This time on the podcast we talked about an emotion that doesn’t get much coverage: joy.
In wider culture there’s often a sense that it’s only okay to experience and express ‘positive’ emotions like happiness and joy (although we don’t spend a lot of time thinking critically about these feelings). That’s why when people ask how we are the default response is often something like ‘good’, ‘fine’ or ‘mustn’t grumble’.
In communities which question wider culture we can swing the other way, focusing on the more difficult feelings we’re experiencing – especially when we’ve been marginalised and/or traumatised due to our being outside the mainstream. If somebody asks how we are me might focus on the difficult stuff that’s going on.
We’re certainly not arguing here for trying to ‘think positive’ or to pretend to be happy (or any other emotional state) when that’s not actually where we’re at. This problematic approach in the self-help industry, business, media, and elsewhere is responsible for people treating themselves non-consensually, seeing themselves as flawed if they can’t be continuously happy, and doing often damaging emotional labour.
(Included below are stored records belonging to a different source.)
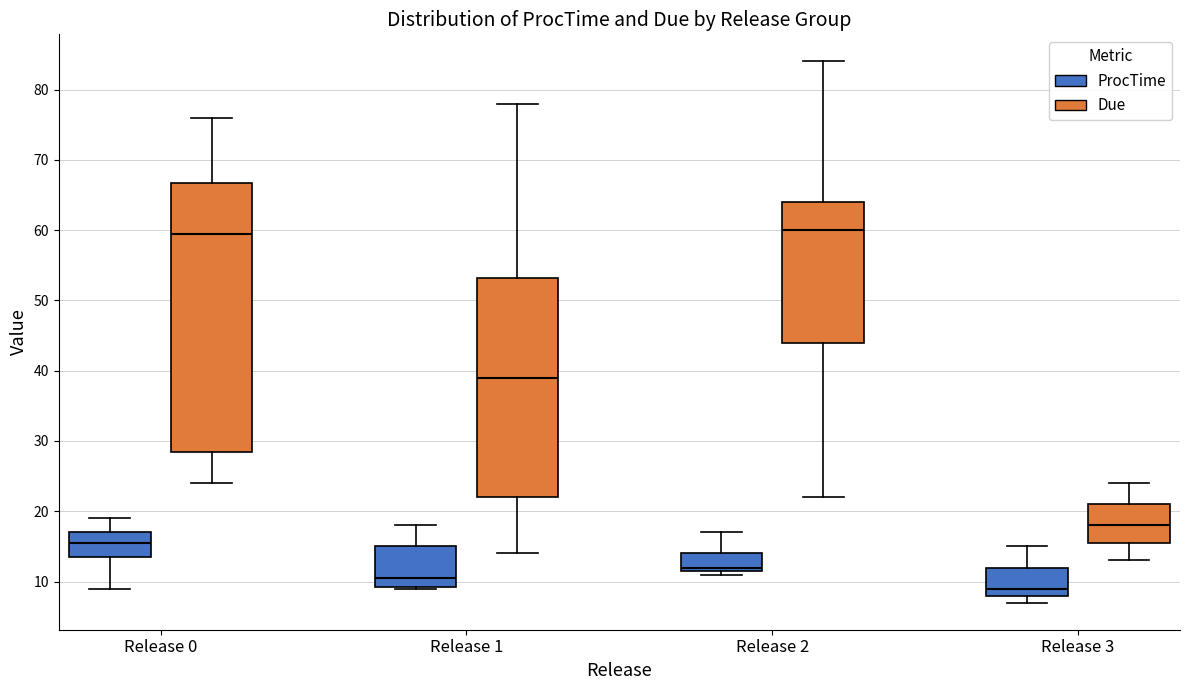

Reading left to right, read every box against the y-axis: the position of its median line, the range the box covers, and the ends of its whiskers. The values are not printed on the chart, so give them approximately, as read against the axis.

Release 0 (ProcTime): median 16, box 14 to 17, whiskers 9 to 19
Release 0 (Due): median 60, box 29 to 67, whiskers 24 to 76
Release 1 (ProcTime): median 11, box 9 to 15, whiskers 9 to 18
Release 1 (Due): median 39, box 22 to 53, whiskers 14 to 78
Release 2 (ProcTime): median 12 (just above the box's lower edge), box 12 to 14, whiskers 11 to 17
Release 2 (Due): median 60, box 44 to 64, whiskers 22 to 84
Release 3 (ProcTime): median 9, box 8 to 12, whiskers 7 to 15
Release 3 (Due): median 18, box 16 to 21, whiskers 13 to 24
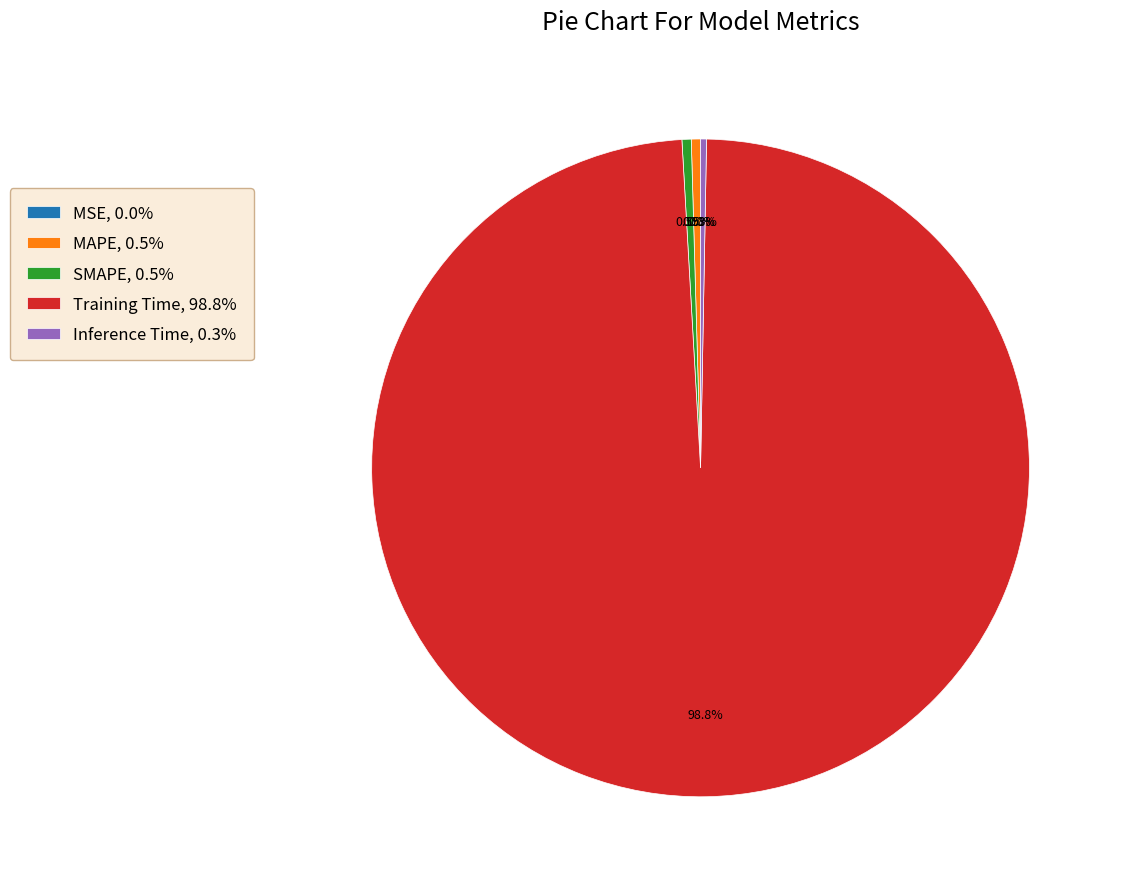

Is it true that Training Time is 89% of the pie?

False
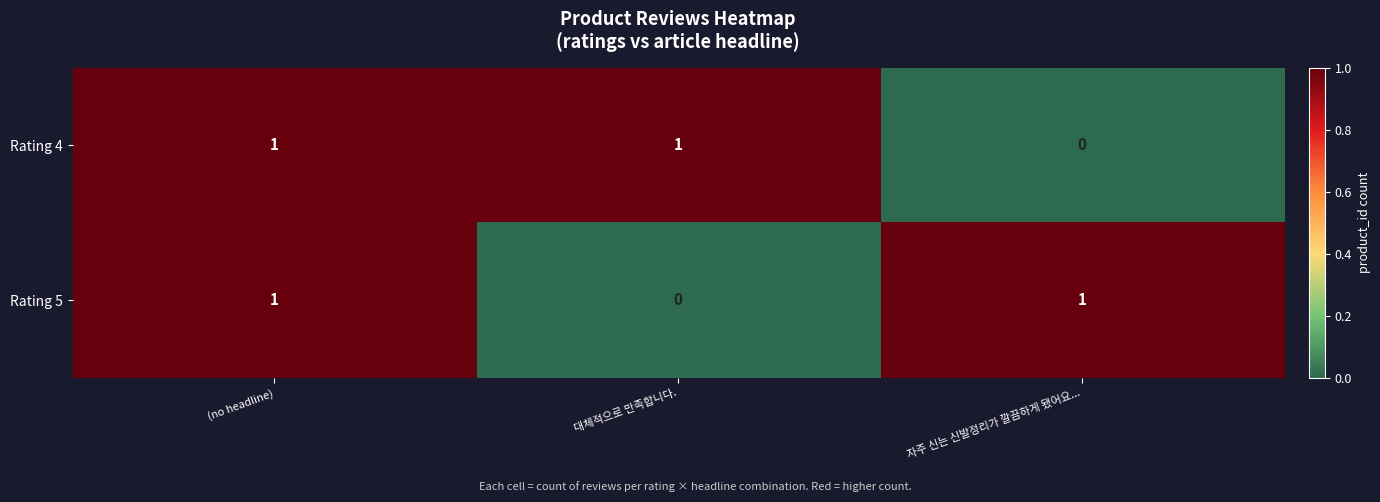

Rank the series at 자주 신는 신발정리가 깔끔하게 됐어요... from lowest to highest value.

Rating 4, Rating 5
However, the approach of staying with feelings (our own and other people’s) which we’re big fans of definitely required the capacity to stay with joy as much as sadness, anger, fear, and other emotions. As the movie Inside Out demonstrates – casing out or denying any of our emotional states isn’t good for us: it can mean that the other emotions take over, or eventually that all the emotions become less available to us, and that our inner world can be damaged.
Perhaps we have a responsibility to ourselves and to others to acknowledge joy when it is happening. Certainly in a conversation where one person is feeling joy or delight at the moment it would be problematic if they were not able to share that as much as the people who are feeling sadness, fear, anger, et.
We can often struggle with joy in ourselves because we feel we don’t deserve it, because of guilt around all the people who don’t – or can’t – experience it due to social injustice for example, and because of ‘cherophobia’ (the belief that when you are happy something bad will happen soon). We can struggle with joy in others because of comparison and competition: it can feed that capitalist feeling that we’re doing something wrong if we don’t feel joyful like that.
Politically and collectively though we could see joy as an important emotion in invigorating us and prompting us to action to share joy and to work to increase others’ capacity for joy. Spiritually Buddhist and other philosophies emphasise the importance of joy and humour for lightening up, finding perspective, not getting too stuck in our own individual experience and making such a big deal out of things.
How can we shift to a position of allowing, inviting, and embracing joy in ourselves and others? On the podcast we talk about permission to notice the micro moments of joy in life, which are actually often more vivid during times when we’re struggling or mostly feeling quite tough. It’s worth noticing what gives you a flicker of joy or delight day to day: sharing a smile with a stranger, a song you love playing on the radio, a flower growing through the cracks in the pavement, spotting a fox on your way home at night, receiving a kind comment. Can you allow a moment to feel that joy when it’s there? Similarly can you invite a friend to say more about how they’re feeling when they acknowledge happiness, joy, excitement, or delight. We might tune in to how we – or they – feel in their body. How they know what that feeling is. What other times in their life it reminds them of. What other things give them that feeling.
Sharing those kinds of moments in the form of words or pictures on social media can be a good way to connect through joy, again so long as we’re not curating an image where it looks like that’s all we experience for others to compare against. Keeping memories of joy in the form of words, pictures, or objects can also be good to return to.